DE ANGELIS SPURNED BY WOWSERS IN DEVELOPMENT-HUNGRY LIVERPOOL

Prominent Sydney hotelier Peter De Angelis is fighting to overcome an emotion-driven backlash against a new pub development in the booming Liverpool LGA.

De Angelis Hotel Investments (DHI) recently submitted the second Development Application for the Fontainebleau Motor Inn site on the Hume Highway, after a petition by locals based on the hotel’s proximity to Casula Public School shut down the original application.

Despite the proposed hotel’s family-friendly focus and DHI’s attempts to show it will improve the facilities for locals, the complicit involvement of hundreds of ‘signatures’ from school children has garnered support from scandal-hungry media and politicians eager to score community points.

The critics’ arguments have thus far focused on the proposed hotel’s ‘detrimental influence’ on the children, despite it being located 350 metres away, most of this down the six-lane Hume Highway.

But also cited is the existing motel’s “value to the community” as crisis accommodation. The original plan would have reduced the number of rooms from 32 to 20, but speaking to PubTIC, Peter De Angelis said Council made other preferences known.

Peter De Angelis_crp_adj_sml“At Council’s request, our revised DA has no accommodation rooms, as the place is in serious need of a re-make, and police statistics show it’s very high in crime.

“The place we want to build will bring a fresh venue to the area, with no live entertainment to attract a rowdy crowd, a children’s play area, security patrols in the carpark and a courtesy bus for locals seven days a week.

“Our revised DA also has the pub closing at midnight, and no bottle shop. We look after our hotels and I’m sure it’s a place people will like once it’s there.”

DHI has recently sunk several million into an impressive make-over of Burwood’s Bath Arms, sitting prominently on a corner of bustling Parramatta Road. Formerly “a good place to get glassed” – according to a local and regular – it now embodies the no-nonsense aura and quality dining offering that has become essential in the highly competitive modern Sydney pub sector.

Complainants to the Liverpool development are eager to capitalise on any mud available courtesy of DHI’s Macarthur Tavern, which once topped OLGR’s list of violent venues. Two years since that low point, it now sits equal seventh in the lesser Tier 2 list, with just 11 incidents in the year to June 2015.

Bath Arms lounge_crp_20w
Bath Arms public bar

The redevelopment of the Fontainebleau site would see a licence moved from south Liverpool’s city centre, where three licensed venues a clustered in a 50-metre radius. DHI’s track record with other mixed-use hotel operations would likely see the license relocation benefit Liverpool police.
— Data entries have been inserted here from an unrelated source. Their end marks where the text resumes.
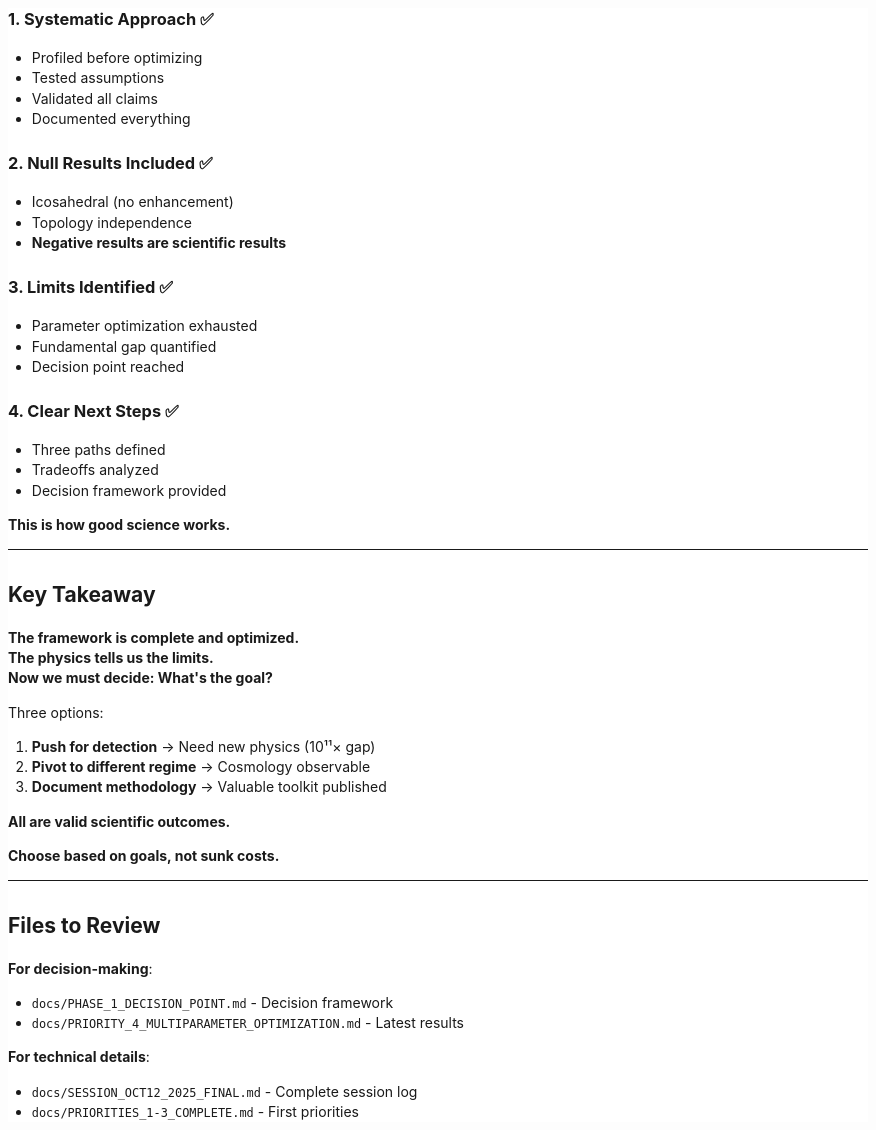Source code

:### 1. Systematic Approach ✅
- Profiled before optimizing
- Tested assumptions
- Validated all claims
- Documented everything

### 2. Null Results Included ✅
- Icosahedral (no enhancement)
- Topology independence
- **Negative results are scientific results**

### 3. Limits Identified ✅
- Parameter optimization exhausted
- Fundamental gap quantified
- Decision point reached

### 4. Clear Next Steps ✅
- Three paths defined
- Tradeoffs analyzed
- Decision framework provided

**This is how good science works.**

---

## Key Takeaway

**The framework is complete and optimized.**  
**The physics tells us the limits.**  
**Now we must decide: What's the goal?**

Three options:
1. **Push for detection** → Need new physics (10¹¹× gap)
2. **Pivot to different regime** → Cosmology observable
3. **Document methodology** → Valuable toolkit published

**All are valid scientific outcomes.**

**Choose based on goals, not sunk costs.**

---

## Files to Review

**For decision-making**:
- `docs/PHASE_1_DECISION_POINT.md` - Decision framework
- `docs/PRIORITY_4_MULTIPARAMETER_OPTIMIZATION.md` - Latest results

**For technical details**:
- `docs/SESSION_OCT12_2025_FINAL.md` - Complete session log
- `docs/PRIORITIES_1-3_COMPLETE.md` - First priorities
But some Casula locals, driven by the Casula Community Group for Responsible Planning, remain convinced a new pub in the area will introduce problems they don’t currently have.

Speaking with PubTIC, Group representative Criss Moore said the development site is adjacent to aged care and government housing that doesn’t need this kind of influence.

Moore expressed concern as a local resident that the area is already “flooded with alcohol” and the development’s proximity to the school was an issue for her, as a teacher.

Also mentioned was research that claims the venue will result in 60 new gambling addicts in the surrounding five kilometres.

As a densely populated Band 2 district, a five kilometre radius from 467 Hume Hwy takes in many existing Clubs and hotels already available to gamblers, between them operating thousands of EGMs.

Ms Moore stressed the Group represents the feelings of the residents. The Group’s Facebook page boasts six likes and a link to a mid-2012 blogger article on the need to ban all alcohol and venues.

In her capacity as spokesperson for ‘Casula Community Group for Responsible Planning Inc’ she contacted PubTIC later today, with accusations of financial reward from DHI.

“Our community unfortunately has no confidence in you and your publication accurately and fairly reporting on this controversial DA.”

De Angelis lamented that the group’s successes don’t seem to be of as much interest as their challenges – such as learning to control 1,000 patrons on a Friday night at the Macarthur.

And efforts to demonstrate their intentions have either gone unnoticed or backfired, including an offer to improve safety lighting at the school – as part of a voluntary planning agreement that sees developers fund public amenities – misinterpreted and labelled an attempt to “buy off” the school’s management.

The matter is slated for hearing at the NSW Civil and Administrative Tribunal in December.